Aim of the task:
List every line in the entries below that contains the word "Minute", reproducing each such line in full.

Extracted material:
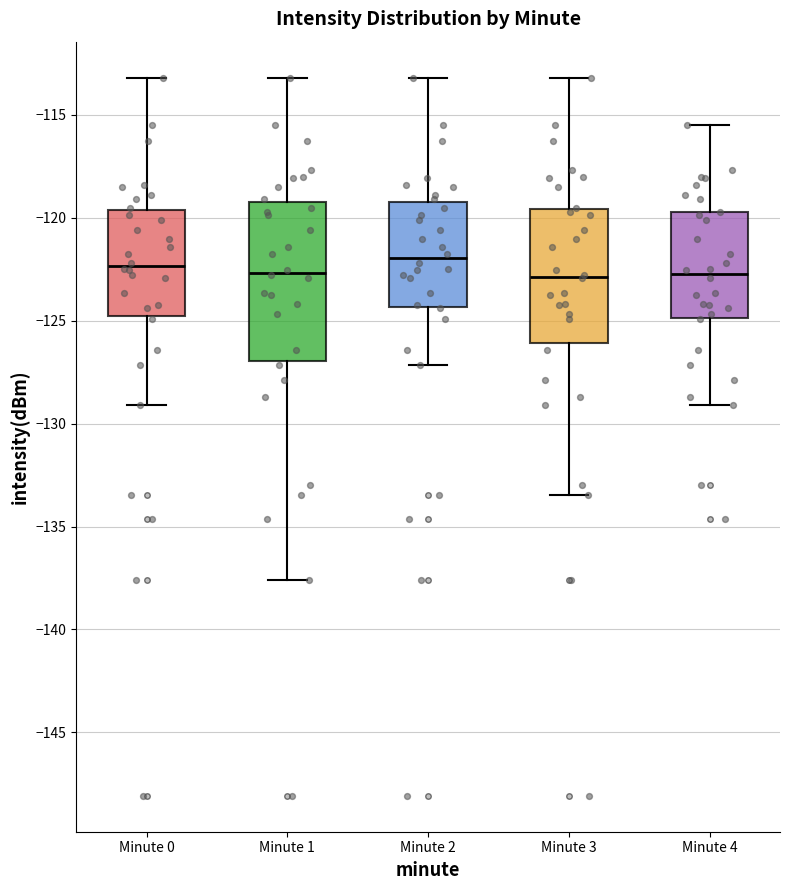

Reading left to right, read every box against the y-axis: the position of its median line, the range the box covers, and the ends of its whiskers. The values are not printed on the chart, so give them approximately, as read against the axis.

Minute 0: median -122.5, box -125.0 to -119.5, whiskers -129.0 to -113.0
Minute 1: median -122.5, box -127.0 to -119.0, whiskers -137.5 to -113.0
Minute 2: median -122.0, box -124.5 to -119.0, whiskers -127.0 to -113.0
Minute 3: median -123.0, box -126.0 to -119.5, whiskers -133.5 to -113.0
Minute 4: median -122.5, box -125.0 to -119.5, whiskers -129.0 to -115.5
==
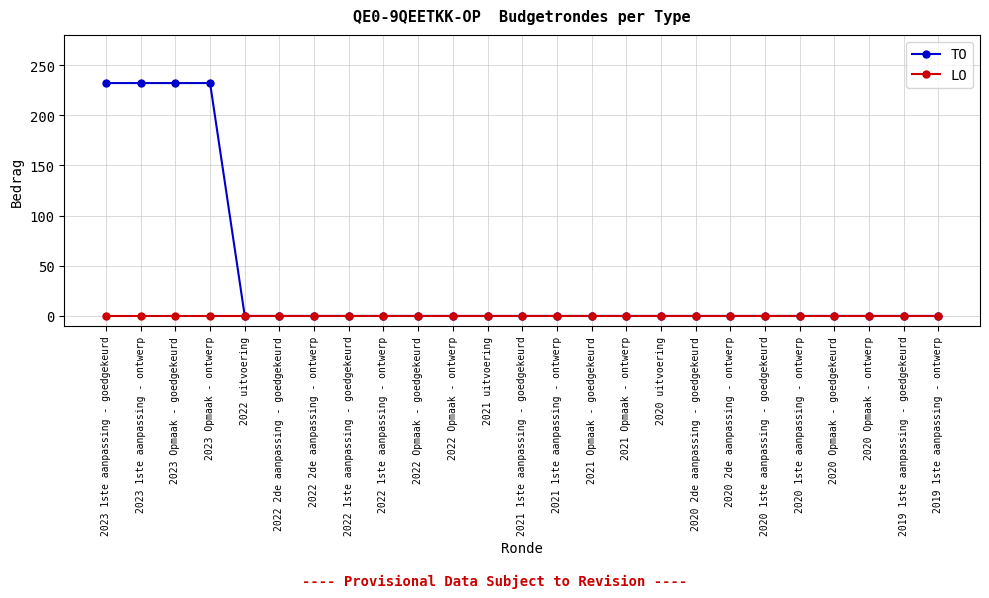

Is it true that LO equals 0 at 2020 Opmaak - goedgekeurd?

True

Response to this task:
Minute 0: median -122.5, box -125.0 to -119.5, whiskers -129.0 to -113.0
Minute 1: median -122.5, box -127.0 to -119.0, whiskers -137.5 to -113.0
Minute 2: median -122.0, box -124.5 to -119.0, whiskers -127.0 to -113.0
Minute 3: median -123.0, box -126.0 to -119.5, whiskers -133.5 to -113.0
Minute 4: median -122.5, box -125.0 to -119.5, whiskers -129.0 to -115.5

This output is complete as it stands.